Le courage de la modération
Nous faisons l’hypothèse que ces deux attitudes doivent s’articuler pour être complémentaires et se renforcer mutuellement. Dans les deux cas, réhabiliter une culture du débat, une pratique du conflit par le débat, semble incontournable même si la tâche semble titanesque. Que ce soit sur les réseaux sociaux ou de vive voix, en « présentiel » ou en « distanciel », la responsabilité de tous les acteurs est engagée. Les médias et les politiques évidemment, mais nos organisations d’éducation permanente aussi, à leur échelle. Ainsi que le précise Marylin Maeso, « L’argumentation n’est pas une pratique innée. Il n’y a pas d’innéisme de la pensée, et de la manière de présenter ses idées, d’argumenter et d’être capable d’entendre le désaccord comme autre chose que comme une offense. Tout cela s’apprend8. »

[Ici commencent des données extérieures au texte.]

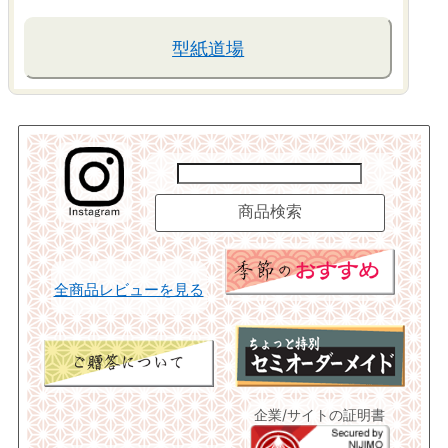
型紙道場
全商品レビューを見る
企業/サイトの証明書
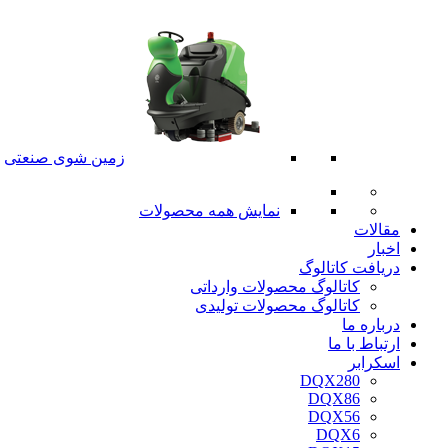
زمین شوی صنعتی
نمایش همه محصولات
مقالات
اخبار
دریافت کاتالوگ
کاتالوگ محصولات وارداتی
کاتالوگ محصولات تولیدی
درباره ما
ارتباط با ما
اسکرابر
DQX280
DQX86
DQX56
DQX6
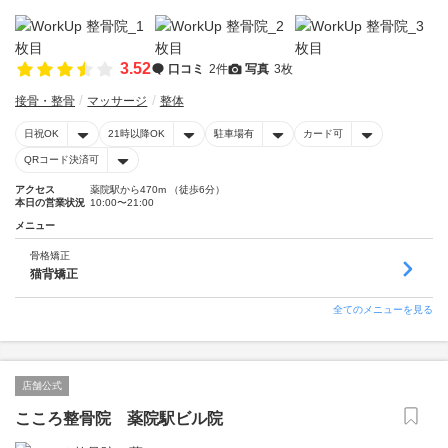
3.52
口コミ
2件
写真
3枚
接骨・整骨
マッサージ
整体
日祝OK
21時以降OK
駐車場有
カード可
QRコード決済可
アクセス
薬院駅から470m （徒歩6分）
本日の営業状況
10:00〜21:00
メニュー
骨格矯正
猫背矯正
全てのメニューを見る
店舗公式
こころ整骨院 薬院駅ビル院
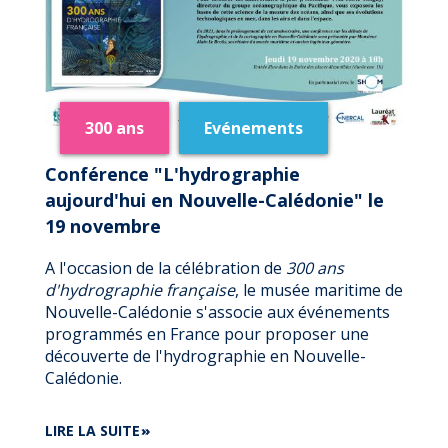
300 ans
Evénements
Conférence "L'hydrographie
aujourd'hui en Nouvelle-Calédonie" le
19 novembre
A l'occasion de la célébration de
300 ans
d'hydrographie française
, le musée maritime de
Nouvelle-Calédonie s'associe aux événements
programmés en France pour proposer une
découverte de l'hydrographie en Nouvelle-
Calédonie.
DE
LIRE LA SUITE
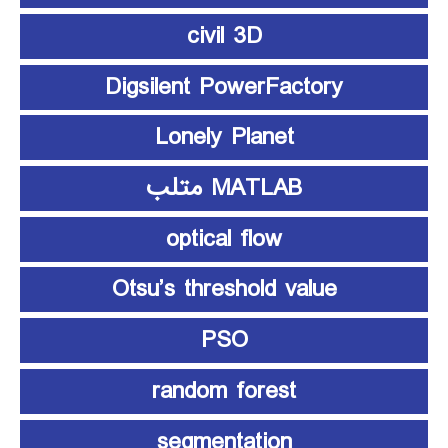
civil 3D
Digsilent PowerFactory
Lonely Planet
MATLAB متلب
optical flow
Otsu’s threshold value
PSO
random forest
segmentation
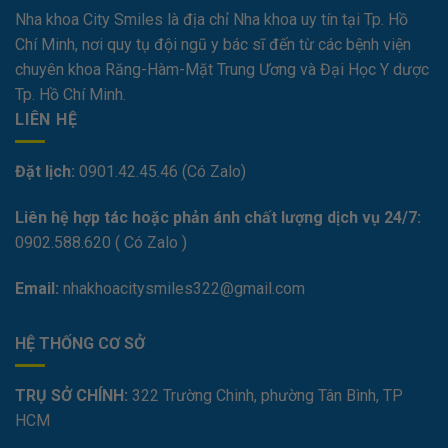
Nha khoa City Smiles là địa chỉ Nha khoa uy tín tại Tp. Hồ
Chí Minh, nơi quy tụ đội ngũ y bác sĩ đến từ các bệnh viện
chuyên khoa Răng-Hàm-Mặt Trung Ương và Đại Học Y dược
Tp. Hồ Chí Minh.
LIÊN HỆ
Đặt lịch:
0901.42.45.46 (Có Zalo)
Liên hệ hợp tác hoặc phản ánh chất lượng dịch vụ 24/7:
0
902.588.620
( Có Zalo )
Email:
nhakhoacitysmiles322@gmail.com
HỆ THỐNG CƠ SỞ
TRỤ SỞ CHÍNH:
322 Trường Chinh, phường Tân Bình, TP
HCM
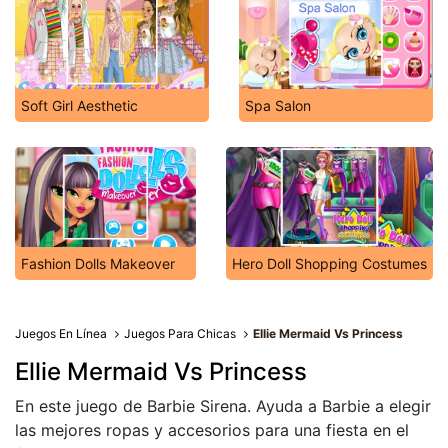
Soft Girl Aesthetic
Spa Salon
Fashion Dolls Makeover
Hero Doll Shopping Costumes
Juegos En Línea
Juegos Para Chicas
Ellie Mermaid Vs Princess
Ellie Mermaid Vs Princess
En este juego de Barbie Sirena. Ayuda a Barbie a elegir
las mejores ropas y accesorios para una fiesta en el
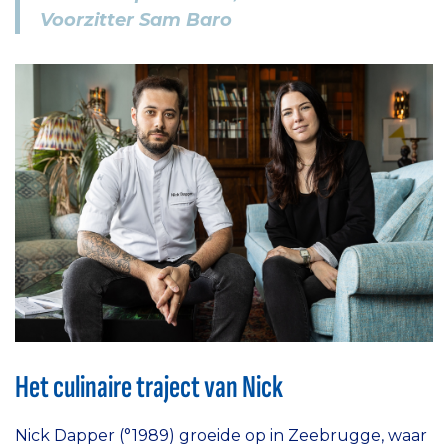
Voorzitter Sam Baro
Het culinaire traject van Nick
Nick Dapper (°1989) groeide op in Zeebrugge, waar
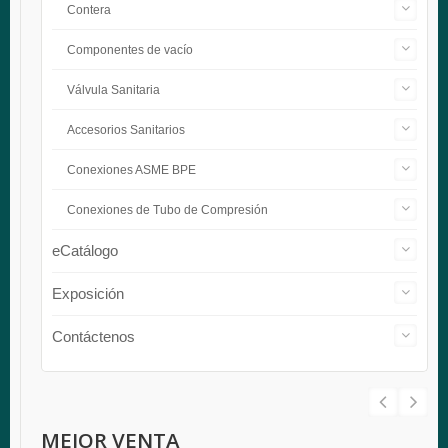
Contera
Componentes de vacío
Válvula Sanitaria
Accesorios Sanitarios
Conexiones ASME BPE
Conexiones de Tubo de Compresión
eCatálogo
Exposición
Contáctenos
MEJOR VENTA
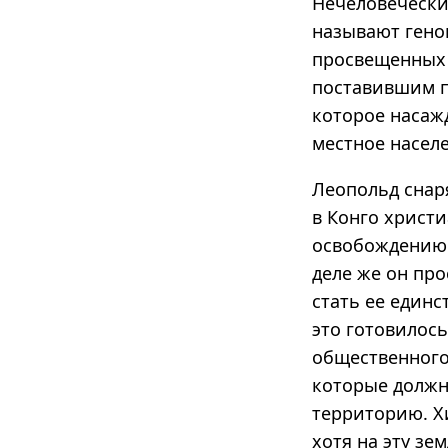
Нечеловечески
называют геноц
просвещенных 
поставившим п
которое насаж
местное насел
Леопольд снар
в Конго христ
освобождению 
деле же он пр
стать ее един
это готовилось
общественного
которые должн
территорию. Х
хотя на эту зе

Certains se grisent de cette ambiance d’affrontement binaire. Ils considèrent la nuance comme une lâcheté, une tiédeur, voire une traîtrise. Le conflit est pourtant tout l’inverse de l’affrontement. Et le débat, tout le contraire du clash. Quant à la tiédeur, laissons Albert Camus répondre. Il écrivait en 1944 dans le journal de résistance Combat : « Notre monde n’a pas besoin d’âmes tièdes. Il a besoin de cœurs brûlants qui sachent faire à la modération sa juste place. »
1. Christian Salmon : « La rhétorique et les paroles onctueuses de Macron ne réussissent plus à occulter la violence », propos recueillis par Thibaut Sardier et Simon Blin, Libération, le 15 février 2019.
2. Marylin Maeso: « On doute de tout, sauf de la nécessité de douter », propos recueillis par Philippe Laloux dans Le Soir, 16 juin 2020.
3. Marylin Maeso dans « Le clash a-t-il remplacé le débat public ? », émission Le temps du débat sur France culture, le 6 mars 2020.
4. Idem.
5. Christian Salmon : « Les discours de haine et la désinformation sont le carburant des réseaux sociaux », interview sur France Inter par Christine Siméone, le 21 novembre 2020.
6. Giuliano Da Empoli, Les ingénieurs du chaos, JC Lattès, 2019, p. 37.
7 « Facebook, le paradis des avis extrêmes », Par Christina Brause (Die Welt), traduit dans Le Soir, le 15/06/2020
8. Marylin Maeso dans « Le clash a-t-il remplacé le débat public ? », émission Le temps du débat sur France culture, le 6 mars 2020.